TRECHO DO TEXTO:
·····

Podemos preparar uma corda como funda ou como elemento que
vibra em sons musicais. Cada uma destas qualidades são
substâncias poéticas, nos afirma Octavio Paz.
Escrever é uma experiência única. E a poesia se constitui no
mais sofisticado fazer literário. Fazer este, sempre em
movimento e mutante.
Poemas e poesia se evadem no tempo, mas nunca de si mesmos.
Estão sempre além do previsto, esquivando-se das definições
e racionalidades excessivas.
Sem conhecimento não há poesia nem revolução. O sensível da
poesia é inaugurar modos de enxergar o mundo de maneira
libertária. Com ela visitamos o futuro, regressamos às
origens, inventamos o presente, realizamos desejos,
resolvemos desigualdades, negamos atrocida-des, denunciamos
conflitos e eternizamos a nossa passagem pelo mundo.
Desviada de uma concretude reducionista, a poesia é
experiência de corpo e alma. Não se destina a algum lugar,
somente ao encontro de si mesma. As referências habituais
são apagadas, e a justificativa da escrita nunca é
convincente para essa sociedade carregada de metas
lucrativas. E por quê? Porque a poesia busca outra natureza;
ela é, como tão bem a batizou Manuel de Barros, um
inutensílio.
O fazer poético ressoa nas palavras com naturalidade, e a
poesia alaga os versos e as estrofes.
Nenhuma forma poética contém em si poesia. Um soneto pode
passar ao largo da poesia. Pois poesia é obra, as formas
literárias, lições da academia.
As palavras, com suas significações aleatórias e mesma
grafia, abrem um universo infinito de tensões comunicativas.
Por esta razão, trabalhar com a palavra é criar e recriar no
imaginário, alternativas, olhares inaugurais, no mínimo
excêntricos.
Há jeitos e jeitos de observar a palavra, de virá-la do
avesso, de transfigurá-la... de usá-la para o fazer poético.
E é através dessa escolha, quase sempre inconsciente, que a
escrita adquire a originalidade autoral.
Exigente, a linguagem poética condensa, sintetiza e desvia
as normalidades de qualquer sistema, seja linguístico ou
social, e se faz poema.
A escrita de Conça Dornelles percorre um caminho de buscas.
Seu eu-lírico visita várias vertentes, compondo muitas vezes
com narrativas, uma aproximação efêmera com a realidade.
Mas a preferência da escritora está em converter o mundo
exterior em um eu-lírico desejante e amoroso, como em
Dúvida:
Me pego dupla
querendo evitar a aspereza do apego,
querendo o que a sede do corpo provoca ao teu lado.

·····

ATIVIDADES:
- 1) No texto sobre poesia, que nome Manuel de Barros deu à poesia?
- 2) Passe para o inglês esta frase do texto sobre poesia: "Nenhuma forma poética contém em si poesia."
- 3) Prolongue o texto sobre poesia a partir do último verso apresentado.
O material seguinte não tem relação com o texto sobre poesia.

DADOS FORNECIDOS:
·····

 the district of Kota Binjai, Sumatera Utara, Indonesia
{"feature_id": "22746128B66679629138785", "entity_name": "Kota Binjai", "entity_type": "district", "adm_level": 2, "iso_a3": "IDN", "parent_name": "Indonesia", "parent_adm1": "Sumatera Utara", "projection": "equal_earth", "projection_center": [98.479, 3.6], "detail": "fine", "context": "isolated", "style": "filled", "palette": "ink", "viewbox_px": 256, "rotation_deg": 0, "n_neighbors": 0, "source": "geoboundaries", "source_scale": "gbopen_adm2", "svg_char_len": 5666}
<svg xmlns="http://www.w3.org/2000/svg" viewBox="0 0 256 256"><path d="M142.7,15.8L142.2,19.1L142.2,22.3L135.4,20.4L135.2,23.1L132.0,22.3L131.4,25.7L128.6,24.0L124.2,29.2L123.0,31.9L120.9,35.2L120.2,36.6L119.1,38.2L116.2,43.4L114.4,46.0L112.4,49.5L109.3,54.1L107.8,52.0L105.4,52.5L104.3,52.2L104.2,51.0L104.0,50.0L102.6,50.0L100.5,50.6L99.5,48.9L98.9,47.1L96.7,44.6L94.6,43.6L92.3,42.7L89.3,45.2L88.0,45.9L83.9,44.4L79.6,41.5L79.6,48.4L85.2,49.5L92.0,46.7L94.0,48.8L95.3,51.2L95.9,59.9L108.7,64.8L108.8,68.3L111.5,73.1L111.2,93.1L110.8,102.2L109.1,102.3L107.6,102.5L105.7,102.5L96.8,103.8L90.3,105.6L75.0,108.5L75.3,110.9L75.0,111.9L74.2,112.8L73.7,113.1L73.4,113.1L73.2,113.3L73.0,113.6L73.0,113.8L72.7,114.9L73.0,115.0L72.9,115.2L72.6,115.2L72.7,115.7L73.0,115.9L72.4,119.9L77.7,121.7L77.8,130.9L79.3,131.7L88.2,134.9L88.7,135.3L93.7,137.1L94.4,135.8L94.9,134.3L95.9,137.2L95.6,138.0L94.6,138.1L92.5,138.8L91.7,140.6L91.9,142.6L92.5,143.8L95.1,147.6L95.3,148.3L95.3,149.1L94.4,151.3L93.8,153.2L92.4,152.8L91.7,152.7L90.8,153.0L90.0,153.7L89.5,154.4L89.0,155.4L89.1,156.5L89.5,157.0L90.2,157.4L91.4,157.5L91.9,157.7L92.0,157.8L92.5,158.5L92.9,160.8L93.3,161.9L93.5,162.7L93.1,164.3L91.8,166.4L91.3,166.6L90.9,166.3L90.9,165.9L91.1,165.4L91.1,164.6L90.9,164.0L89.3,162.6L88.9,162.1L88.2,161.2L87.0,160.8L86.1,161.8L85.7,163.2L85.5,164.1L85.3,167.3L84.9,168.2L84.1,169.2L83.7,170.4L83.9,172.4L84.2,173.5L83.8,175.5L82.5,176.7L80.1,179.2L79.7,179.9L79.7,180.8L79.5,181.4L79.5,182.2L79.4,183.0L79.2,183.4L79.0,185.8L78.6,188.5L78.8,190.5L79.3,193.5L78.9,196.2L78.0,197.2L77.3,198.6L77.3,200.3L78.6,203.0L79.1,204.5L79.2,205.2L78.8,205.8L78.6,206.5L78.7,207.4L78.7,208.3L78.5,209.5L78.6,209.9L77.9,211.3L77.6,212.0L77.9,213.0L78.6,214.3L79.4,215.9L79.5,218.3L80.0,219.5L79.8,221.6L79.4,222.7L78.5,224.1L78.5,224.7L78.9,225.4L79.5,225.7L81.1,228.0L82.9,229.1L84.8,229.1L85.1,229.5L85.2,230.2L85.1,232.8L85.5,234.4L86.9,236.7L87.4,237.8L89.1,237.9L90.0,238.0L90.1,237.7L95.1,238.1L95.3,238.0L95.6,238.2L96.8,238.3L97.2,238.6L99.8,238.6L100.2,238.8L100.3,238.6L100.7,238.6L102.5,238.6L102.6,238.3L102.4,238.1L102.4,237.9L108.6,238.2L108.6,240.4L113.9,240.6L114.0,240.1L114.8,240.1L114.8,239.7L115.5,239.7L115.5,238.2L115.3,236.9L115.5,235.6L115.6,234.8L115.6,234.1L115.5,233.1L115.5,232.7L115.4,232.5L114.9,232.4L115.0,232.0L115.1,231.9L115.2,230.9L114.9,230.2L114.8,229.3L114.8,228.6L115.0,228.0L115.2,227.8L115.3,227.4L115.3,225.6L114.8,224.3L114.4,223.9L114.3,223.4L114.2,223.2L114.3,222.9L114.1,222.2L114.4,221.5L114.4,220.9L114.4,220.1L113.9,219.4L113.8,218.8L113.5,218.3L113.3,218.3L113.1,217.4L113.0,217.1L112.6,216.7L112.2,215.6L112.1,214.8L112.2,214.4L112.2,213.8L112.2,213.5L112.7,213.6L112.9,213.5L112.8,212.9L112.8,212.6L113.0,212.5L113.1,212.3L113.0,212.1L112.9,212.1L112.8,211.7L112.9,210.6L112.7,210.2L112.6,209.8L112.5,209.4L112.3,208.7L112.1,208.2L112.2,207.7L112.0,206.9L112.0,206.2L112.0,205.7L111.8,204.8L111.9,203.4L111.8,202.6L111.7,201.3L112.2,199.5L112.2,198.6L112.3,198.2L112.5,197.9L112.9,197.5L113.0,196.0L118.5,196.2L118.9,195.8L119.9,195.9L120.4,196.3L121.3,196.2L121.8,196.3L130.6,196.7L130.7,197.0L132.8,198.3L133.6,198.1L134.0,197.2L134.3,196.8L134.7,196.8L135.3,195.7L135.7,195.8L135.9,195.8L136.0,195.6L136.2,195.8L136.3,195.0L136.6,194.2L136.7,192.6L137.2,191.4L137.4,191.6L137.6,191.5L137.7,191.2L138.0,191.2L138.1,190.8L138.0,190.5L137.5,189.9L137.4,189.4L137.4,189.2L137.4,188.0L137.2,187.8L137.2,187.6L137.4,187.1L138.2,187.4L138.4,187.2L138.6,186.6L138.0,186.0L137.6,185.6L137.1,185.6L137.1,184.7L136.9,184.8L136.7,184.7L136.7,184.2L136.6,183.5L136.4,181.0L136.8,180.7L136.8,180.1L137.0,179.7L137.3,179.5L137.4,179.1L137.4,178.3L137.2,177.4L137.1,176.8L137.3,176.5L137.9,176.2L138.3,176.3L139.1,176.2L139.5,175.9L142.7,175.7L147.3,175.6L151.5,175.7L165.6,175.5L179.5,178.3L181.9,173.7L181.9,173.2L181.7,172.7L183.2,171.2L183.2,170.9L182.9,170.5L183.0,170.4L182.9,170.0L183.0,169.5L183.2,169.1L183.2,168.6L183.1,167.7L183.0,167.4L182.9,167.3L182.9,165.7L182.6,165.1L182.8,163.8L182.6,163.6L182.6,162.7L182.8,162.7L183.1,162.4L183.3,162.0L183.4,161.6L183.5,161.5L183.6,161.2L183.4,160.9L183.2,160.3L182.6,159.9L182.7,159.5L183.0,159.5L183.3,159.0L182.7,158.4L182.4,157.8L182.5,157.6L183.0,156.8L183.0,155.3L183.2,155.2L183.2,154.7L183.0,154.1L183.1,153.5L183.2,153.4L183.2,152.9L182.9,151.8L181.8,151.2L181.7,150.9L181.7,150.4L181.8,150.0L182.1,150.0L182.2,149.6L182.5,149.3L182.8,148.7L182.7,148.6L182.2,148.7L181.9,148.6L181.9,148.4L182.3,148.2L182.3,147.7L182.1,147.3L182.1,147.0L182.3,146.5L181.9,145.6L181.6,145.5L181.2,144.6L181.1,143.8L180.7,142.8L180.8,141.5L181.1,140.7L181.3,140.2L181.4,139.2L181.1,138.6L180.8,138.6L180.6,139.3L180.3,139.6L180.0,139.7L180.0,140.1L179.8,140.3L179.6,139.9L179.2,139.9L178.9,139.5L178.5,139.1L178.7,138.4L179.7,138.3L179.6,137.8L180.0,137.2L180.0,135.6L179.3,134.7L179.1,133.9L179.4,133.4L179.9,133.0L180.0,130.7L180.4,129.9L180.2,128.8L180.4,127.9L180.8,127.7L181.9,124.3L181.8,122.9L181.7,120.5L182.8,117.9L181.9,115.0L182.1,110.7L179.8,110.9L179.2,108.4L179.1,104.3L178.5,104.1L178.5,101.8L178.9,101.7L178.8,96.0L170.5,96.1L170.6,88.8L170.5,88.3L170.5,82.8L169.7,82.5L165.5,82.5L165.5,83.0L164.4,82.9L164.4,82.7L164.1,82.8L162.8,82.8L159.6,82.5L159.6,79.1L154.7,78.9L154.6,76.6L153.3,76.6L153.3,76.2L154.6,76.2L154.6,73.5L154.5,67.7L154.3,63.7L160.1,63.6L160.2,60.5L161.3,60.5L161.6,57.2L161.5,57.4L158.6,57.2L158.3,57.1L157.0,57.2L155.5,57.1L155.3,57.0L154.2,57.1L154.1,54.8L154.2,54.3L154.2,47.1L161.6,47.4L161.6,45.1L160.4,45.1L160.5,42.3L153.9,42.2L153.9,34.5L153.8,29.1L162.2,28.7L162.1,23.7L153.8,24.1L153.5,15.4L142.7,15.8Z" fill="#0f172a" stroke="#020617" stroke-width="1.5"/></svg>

·····

RESPOSTAS:
- 1) Inutensílio.

- 2) No poetic form contains poetry in itself.

- 3)
Que merda essa arritmia cardíaca
que só passa com você dentro de mim.
Quero fugir desse possível destino, (...)
Em Everest ela amplia seu universo de reflexão e declara:
(...) A dor já me roubava a criatividade,
mas com certeza o arrependimento apagaria a luz...
Quem pode pintar no escuro?
Em Stradivarius, sua preferência pela contação de histórias
se exemplifica, denotando o acontecimento com detalhes.
Mesmo que as metáforas estejam espalhadas pelo texto, há uma
forte inclinação ao descritivo, fazendo um passeio entre a
crônica poética e a poesia. Neste trecho, a escritora
introduz informações que vão criando, do início ao fim, um
clima curioso:
Noite fria no Menino Deus.
O pobre animal caminha solitário na calçada,.
sem uivar, sem latir.
O ipê roxo solta uma flor,
que o toca levemente.
O cão para, olha a flor.
Com delicadeza põe-se a brincar com o presente da
|árvore.
O vizinho do 319, ensaiando Smooth Criminal no violino,
fita-o pela janela, (...)
Quando em processo de criação, temos sempre várias questões
a resolver. Privilegiar a sonoridade ou sentido? Explorar
emoções? Respeitar o acaso? Deslumbrar ou fazer refletir?
Inventar ou reincidir?
Essa aventura expressiva opera, através da linguagem, várias
percepções intuitivas e vale lembrar de sua artesania,
essencial e indispensável para a geração da poesia.
Em Acácia Imperial, Conça Dornelles vasculha o processo
poético, dissolvendo as fronteiras entre a poesia e a vida:
Buscando a parte que parecia faltar,
perdi o resto que pensava ter.
Procurei por toda parte,
procurei com arte,
achei apenas pedaços e retalhos...
A poesia, quando se entrega à sedução das palavras e
adjetiva a linguagem, se perde um pouco pelo caminho. Mas
quando prioriza o verbo e o substantivo vai em direção ao
pleno e mesmo assim não serve para nada, como afirma Ricardo
Aleixo se referindo ao pão que falta na mesa, às guerras, às
discriminações. Mas como viver sem ela? Se é ela e a arte
que nos ajudam a resistir à dura realidade?!
Lembro o nosso Armindo Trevisan quando êle escreve essa
maravilha:
A um jovem poeta
Não escrevas um poema enquanto teu coração
arde. Deixa que a emoção arrefeça.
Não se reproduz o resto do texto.